Gli attacchi si compiono spesso per magia simpatica e del contatto, tramite l’operazione diretta su una figurina della vittima (o su una figurina che rappresenti una parte del suo corpo, se il risultato che vogliamo ottenere è di tipo fisico) sulla quale ricostruiremo i risultati che speriamo ottenere. In certe culture la figurina è sostituita da un animale che fa le veci della vittima, dopo essere stato adeguatamente preparato. E’ importante non provare compassione per la vittima (sia per quella vera che per quella veicolare) durante il rituale.

Gli attacchi magici, soprattutto quelli violenti, possono essere difficili da eseguire soprattutto perché non è rato che l’operatore soffra anche lui degli effetti negativi della propria operazione, almeno in parte. Ogni volta che fate stregoneria, una parte di voi va per forza a mischiarsi con le componenti del rituale. Più che come colpo di ritorno, trovo più utile leggere queste dinamiche in termini di ‘sporcarsi le mani’: se voglio gettare escrementi su qualcuno, è molto probabile che nel farlo mi sporcherò io stesso le mani di escrementi.
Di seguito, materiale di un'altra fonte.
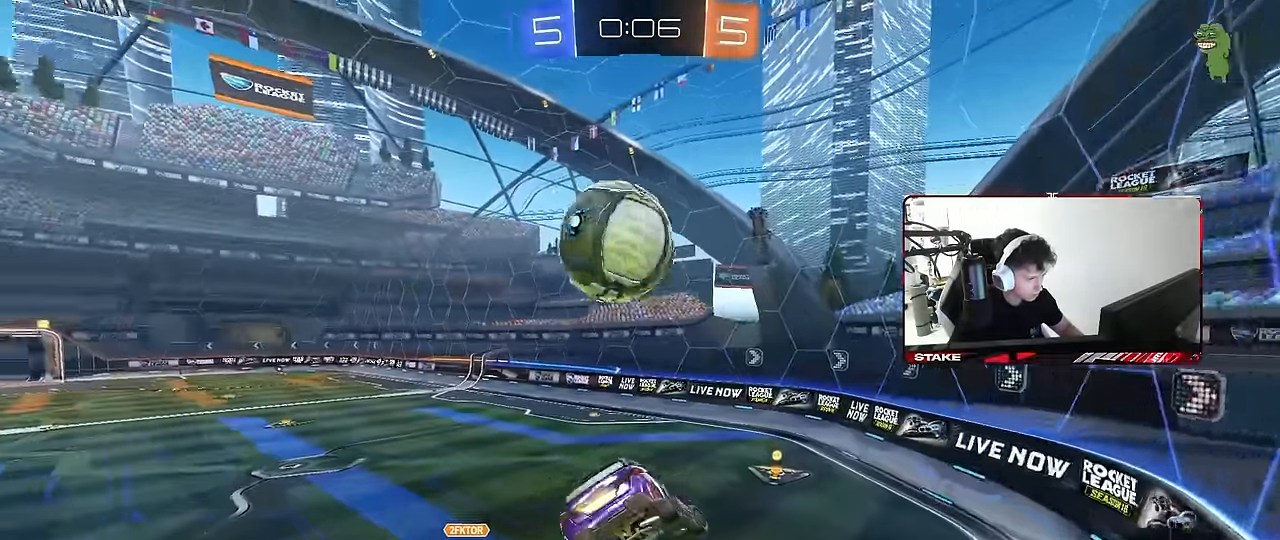
{"keys": ["a", "s"], "mouse": ["left"], "mouse_move": "still", "events": [[134, "w", "up"], [217, "d", "up"], [267, "a", "down"], [317, "s", "down"]]}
Le streghe di campagna hanno sviluppato diversi modo per ovviare a questo inconveniente, il più comune dei quali è quello del capro espiatorio, vale a dire, dell’imputazione dell’operazione a un ente terzo che può gestirne meglio le conseguenze. Non è raro vedere fattucchiere di paese scaricare la colpa della fattura che stanno eseguendo all’Angelo Gabriele, al Diavolo o perfino a Dio stesso con frasi del tipo ‘Non sono io, ma è l’Angelo Gabriele che te lo comanda’ o ancora ‘Non è la mia mano, ma quella del diavolo che ti colpisce’. Spesso queste sono interpretate come fasi di potere che invocano l’aiuto di queste entità, ma più spesso sono modi di sporcare le mani di qualcun altro.

Una  forma più semplice di attacco, ma egualmente efficace, è quella onirica. Se praticate il sogno lucido, avrete più o meno un’idea di come intromettervi nei sogni di qualcun altro e, una volta intromessi, potete modificare i sogni della vittima per produrre tormenti, angosce e ansie, o semplicemente sensi di colpa. Consiglio vivamente di praticare l’incursione onirica: permette non solo di avere risultati evidenti senza ricorrere a procedure troppo truci, ma permette anche di farsi un’idea di quello che si passa nella testa dell’aggressore. Anche in questo caso, è consigliabile prendere precauzioni: se la vittima è sveglia abbastanza, potrebbe riconoscervi nel sonno. Assumere una forma diversa dalla vostra abituale dovrebbe essere una delle precondizioni assolute prima di cercare di incasinare i sogni di qualcun altro.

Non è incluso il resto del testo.